UK is plugged in, as global car industry speeds away from fossil fuels
The car industry remains a vital part of the global economy. Both on its own terms - global revenues from vehicle sales reached over US$2 trillion last year - and as a sector that influences the wider global economy.
That is why there is great interest in the revolution currently underway in the car industry, which is seeing its traditional reliance on fossil fuels being rapidly replaced by fast-moving, low carbon technology.
The industry’s race to an electric future will have a significant impact in the UK. The sector employs more than 800,000 people in the UK, built over 1.7m cars here last year, and has seen the government take a global lead with progressive legislation such as the UK’s announcement to ban the sale of all petrol cars and vans from 2040.
Low carbon future
The extent of the transformational change underway in the auto sector was highlighted by a new report ‘Driving disruption’ published last week by environmental disclosure platform, CDP. The report analyses 16 of the world’s largest publicly-listed car manufacturers and explores a number of key findings highlighting the scale of the shift to low carbon.
Most noteworthy is the sheer size of the market it’s expected to tap into. In a scenario where 30% of new cars sales are zero emission or plug-in hybrid by 2030, the potential market could add up to US$1 trillion.

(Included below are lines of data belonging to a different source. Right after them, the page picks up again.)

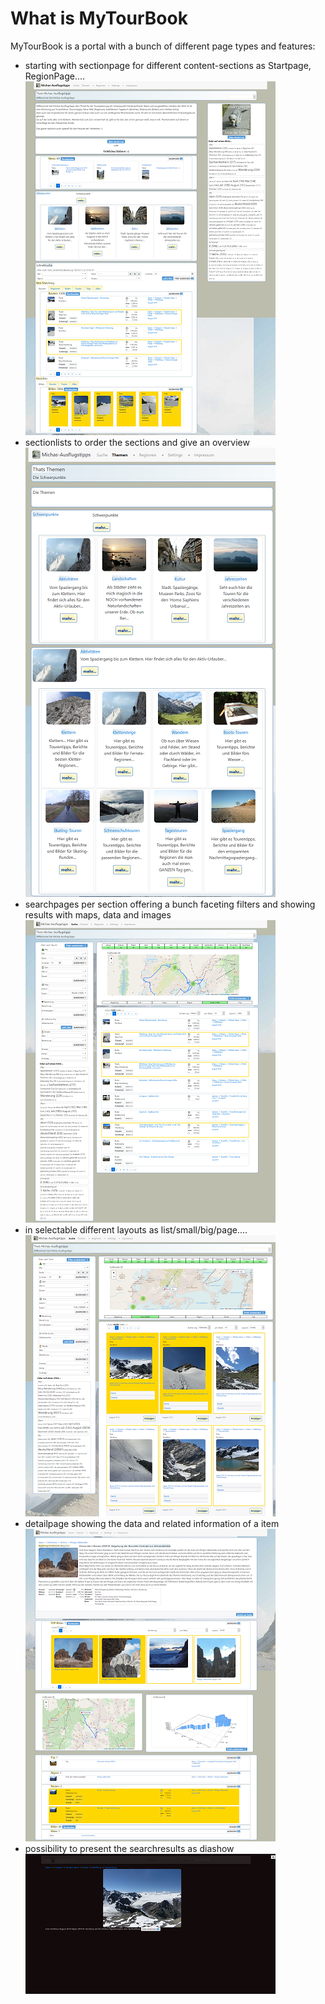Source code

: # What is MyTourBook

MyTourBook is a portal with a bunch of different page types and features:

- starting with sectionpage for different content-sections as Startpage, RegionPage.... ![Sectionpage](images/sectionpage-x400.png)
- sectionlists to order the sections and give an overview ![Sectionlist](images/sectionlist-x400.png)
- searchpages per section offering a bunch faceting filters and showing results with maps, data and images ![Searchpage](images/searchpage-x400.png)
- in selectable different layouts as list/small/big/page.... ![Searchpage Big](images/searchpage-big-x400.png)
- detailpage showing the data and related information of a item ![Showpage](images/showpage-x400.png)
- possibility to present the searchresults as diashow ![Diashow](images/searchpage-page-x400.png)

It comes as no surprise that the industry spend on research and development is high compared to most sectors (5% of sales) with car makers focusing increasingly on electric and self-driving vehicle technologies. Battery densities continue to improve and battery-pack costs continue to plummet potentially leading to EVs becoming as affordable as traditional petrol and diesel vehicles from around 2022. In turn, car makers are clambering to take pole position in the EV market with a series of ambitious targets. GM is working towards an “all-electric future” and Toyota targets zero CO2 emissions in the entire vehicle life cycle by 2050.
At company level in the UK we’ve seen strong recent progress. The report finds that fleet emissions have been significantly reduced at Jaguar Land Rover (JLR) for example. JLR’s parent company Tata Motors was ranked the best company for managing transition risks while JLR has announced every vehicle launched from 2020 will be electrified.

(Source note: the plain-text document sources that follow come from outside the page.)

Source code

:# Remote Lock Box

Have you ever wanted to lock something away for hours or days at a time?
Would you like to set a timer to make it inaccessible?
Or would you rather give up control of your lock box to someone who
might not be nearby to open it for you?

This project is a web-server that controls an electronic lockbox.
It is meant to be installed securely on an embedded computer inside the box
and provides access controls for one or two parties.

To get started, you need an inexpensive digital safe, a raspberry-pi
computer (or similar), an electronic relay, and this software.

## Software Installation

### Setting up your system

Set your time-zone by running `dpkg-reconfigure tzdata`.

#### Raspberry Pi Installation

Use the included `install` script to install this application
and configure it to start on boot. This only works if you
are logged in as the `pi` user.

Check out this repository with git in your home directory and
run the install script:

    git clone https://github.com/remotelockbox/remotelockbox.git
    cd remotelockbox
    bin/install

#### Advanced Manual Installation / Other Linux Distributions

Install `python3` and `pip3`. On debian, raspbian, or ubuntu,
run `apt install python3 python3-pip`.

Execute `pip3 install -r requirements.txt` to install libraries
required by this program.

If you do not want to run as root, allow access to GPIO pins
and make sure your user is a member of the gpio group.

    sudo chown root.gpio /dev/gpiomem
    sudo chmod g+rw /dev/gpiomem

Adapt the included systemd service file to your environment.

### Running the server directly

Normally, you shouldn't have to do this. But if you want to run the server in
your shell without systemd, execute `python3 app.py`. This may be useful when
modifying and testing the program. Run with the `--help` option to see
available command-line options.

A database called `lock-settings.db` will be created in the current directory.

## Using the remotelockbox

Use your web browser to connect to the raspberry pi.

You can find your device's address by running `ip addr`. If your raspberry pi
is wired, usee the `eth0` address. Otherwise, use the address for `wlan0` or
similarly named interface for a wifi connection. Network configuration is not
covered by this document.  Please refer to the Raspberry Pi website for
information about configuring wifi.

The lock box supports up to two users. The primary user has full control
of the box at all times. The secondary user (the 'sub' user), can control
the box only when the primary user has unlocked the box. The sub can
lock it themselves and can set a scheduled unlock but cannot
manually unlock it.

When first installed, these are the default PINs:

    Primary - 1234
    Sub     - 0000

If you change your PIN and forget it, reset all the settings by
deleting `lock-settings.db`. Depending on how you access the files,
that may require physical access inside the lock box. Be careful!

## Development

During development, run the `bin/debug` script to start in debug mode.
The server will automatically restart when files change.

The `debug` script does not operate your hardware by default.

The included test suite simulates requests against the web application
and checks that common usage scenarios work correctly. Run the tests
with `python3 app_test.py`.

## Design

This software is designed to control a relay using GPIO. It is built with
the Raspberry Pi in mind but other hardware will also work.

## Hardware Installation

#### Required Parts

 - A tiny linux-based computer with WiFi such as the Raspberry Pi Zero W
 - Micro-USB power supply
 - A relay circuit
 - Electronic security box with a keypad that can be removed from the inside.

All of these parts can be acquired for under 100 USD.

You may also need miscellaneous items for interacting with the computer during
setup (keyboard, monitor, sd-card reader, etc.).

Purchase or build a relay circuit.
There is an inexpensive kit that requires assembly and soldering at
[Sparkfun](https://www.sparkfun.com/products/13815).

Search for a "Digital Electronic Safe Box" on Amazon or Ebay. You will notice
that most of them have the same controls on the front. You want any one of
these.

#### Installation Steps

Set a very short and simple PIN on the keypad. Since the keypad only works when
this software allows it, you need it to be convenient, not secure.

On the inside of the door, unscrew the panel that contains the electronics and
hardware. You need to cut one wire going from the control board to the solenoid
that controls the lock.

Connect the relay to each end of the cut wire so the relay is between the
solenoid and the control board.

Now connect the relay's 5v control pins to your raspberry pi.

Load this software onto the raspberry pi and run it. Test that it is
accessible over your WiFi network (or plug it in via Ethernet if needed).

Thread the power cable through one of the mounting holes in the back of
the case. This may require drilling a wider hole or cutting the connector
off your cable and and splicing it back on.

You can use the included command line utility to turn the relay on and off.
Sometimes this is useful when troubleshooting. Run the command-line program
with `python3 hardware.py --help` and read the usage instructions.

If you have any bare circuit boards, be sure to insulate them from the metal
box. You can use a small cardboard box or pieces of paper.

From a policy perspective, various developments have helped the UK stay with the pack in the EV market. In November, Westminster earmarked £200m to upgrade charging infrastructure, £100m to maintain a car-buying subsidy until 2020 and a further £40m for R&D in charging technology. The subsidy contributes £4,500 towards the cost of buying an electric vehicle which is equal to Japan, yet trails the US which provides a subsidy of £6,500.
The UK also has over 900 rapid charge points, including one of the largest rapid networks in Europe with 10 per day being added according to Zap Map, and the government has committed to install charging points alongside petrol pumps.
Last year, sales of diesel vehicles plummeted by 30%, while EV purchases skyrocketed by 37%. However, despite the rapid growth in the British EV market, only 120,000 of the 32 million cars in the UK are EVs. Clearly, it’s still a long road ahead, but Britain is in the fast-lane to leave fossil fuels behind, with the auto industry and the wider economy looking at a major shakeup driven by the low carbon transition.